For money. For comfort. The Greengrasses were a pure-blood family, but nowhere near as wealthy as the Malfoys, although Severus would have given much when he was a child for their kind of “poverty.” Astoria desired a life where she need do nothing all day but play her harp if she wanted. Even getting up and drifting in search of an ice was beyond her, it seemed, if she could have a house-elf do it instead.
She cared for nothing and no one as long as she was able to have what she wanted.
It was not as disgusting as the harm that Draco had inflicted, but it was, in a way, colder.
*
Harry smiled a little as he stepped back from the panes of glass he had finished laying partially in the grass—but only partially. They had twisted through more than the normal three dimensions, so that part of them lay like flat and glimmering ponds of topaz or sapphire in the ground, and the rest hovered in the air as barely visible curves.
“It looks stunning.”
Harry turned, a little annoyed with himself that he hadn’t heard Severus’s approach, but smiled at him. “Thank you. The colors are an important part of the pattern, but they’re mostly meant to distract attention from the whole, if I’m being honest.”
“I would wish to encourage you to always be honest with me,” Severus murmured, but he didn’t seem to mean the words as some kind of grand pronouncement, since his eyes were slowly tracing the rise and fall of the transparent hues in the air. “I—did you twist this out of common with this plane?”
“I would phrase it as going through more than three dimensions, but yes. The concept of planes never made all that much sense to me magically,” Harry added, when Severus opened his mouth as if to complain.
The man closed it again and studied the glass in silence. Then he turned to Harry. “You need not worry about lacking support when you begin to advertise your true talents, even if some people blame you for being weak. Once more wizards and witches understand exactly what you are doing with your business, you will revolutionize magical theory.”

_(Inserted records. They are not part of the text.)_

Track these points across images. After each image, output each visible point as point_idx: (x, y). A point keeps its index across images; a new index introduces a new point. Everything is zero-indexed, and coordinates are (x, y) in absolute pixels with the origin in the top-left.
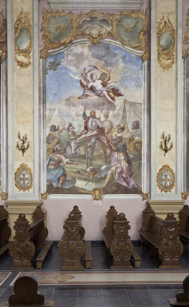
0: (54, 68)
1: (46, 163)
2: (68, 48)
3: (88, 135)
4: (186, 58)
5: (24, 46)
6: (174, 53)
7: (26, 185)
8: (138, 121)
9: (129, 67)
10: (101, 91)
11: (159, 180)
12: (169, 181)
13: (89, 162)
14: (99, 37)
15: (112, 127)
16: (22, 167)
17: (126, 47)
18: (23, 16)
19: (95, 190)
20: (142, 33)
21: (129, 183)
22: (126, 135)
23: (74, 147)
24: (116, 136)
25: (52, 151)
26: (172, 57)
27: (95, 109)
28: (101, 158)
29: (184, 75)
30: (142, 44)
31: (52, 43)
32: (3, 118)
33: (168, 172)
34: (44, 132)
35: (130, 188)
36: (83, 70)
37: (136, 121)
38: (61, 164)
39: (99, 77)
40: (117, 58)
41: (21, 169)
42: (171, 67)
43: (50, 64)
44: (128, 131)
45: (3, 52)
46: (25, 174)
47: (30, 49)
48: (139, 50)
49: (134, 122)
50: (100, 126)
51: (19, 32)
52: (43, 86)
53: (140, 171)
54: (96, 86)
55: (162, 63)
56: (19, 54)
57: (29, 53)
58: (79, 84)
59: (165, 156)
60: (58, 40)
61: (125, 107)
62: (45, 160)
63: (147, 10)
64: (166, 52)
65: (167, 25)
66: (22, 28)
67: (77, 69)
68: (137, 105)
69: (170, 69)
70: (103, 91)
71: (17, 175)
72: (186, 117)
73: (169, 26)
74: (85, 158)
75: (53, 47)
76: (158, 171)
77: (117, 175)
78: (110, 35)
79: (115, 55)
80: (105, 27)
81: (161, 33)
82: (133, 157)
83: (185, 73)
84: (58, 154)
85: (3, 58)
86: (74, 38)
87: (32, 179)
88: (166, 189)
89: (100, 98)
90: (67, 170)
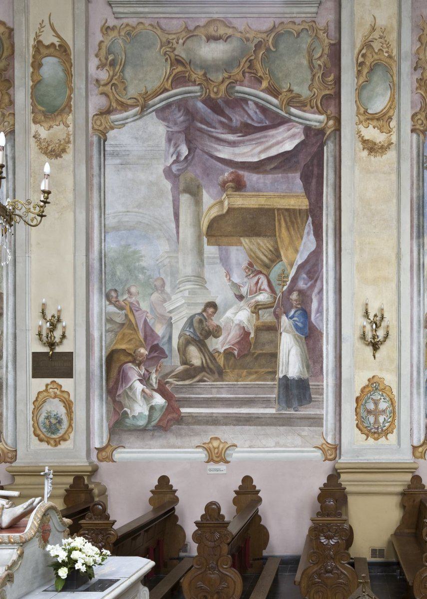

Harry blinked slowly. He knew that some of what he had come up with was unusual, and of course now that his mind was clear from the fog of forced “love,” he knew he deserved credit for his ideas. But he had never thought of it in the terms Severus was putting it in. Magical theory was something abstruse and technical that was for geniuses like Hermione, not him.
“Do you not believe me?”
Severus sounded as if he was prepared to go to war to defend his conclusions. Harry huffed a little laugh and shook his head. “Not that. I mean—not like that. Just that I never thought of myself as a magical theoretician.”
“What did you think of yourself as?”
“Before anything else?”
“Yes.”
“Just Harry,” Harry murmured. “That was when I thought when I came to Hogwarts. I wanted a place where people would see me without my last name or the incredible thing they thought I’d done, which I’d never even heard of until a month before I started school there. I’m—not common, but. Ordinary.”
Severus stepped forwards and cupped his hands around Harry’s cheeks. Harry stared up at him with wide eyes, already beginning to feel his face burn, but Severus dropped his hands and moved away before someone could spy them from the Manor house, or Harry could properly react.
“You are not that,” Severus said. “No more than the stars are.”
And as if he thought he had said too much, he turned and strode back towards Malfoy Manor.
Harry watched him go in thought as bright as the glass.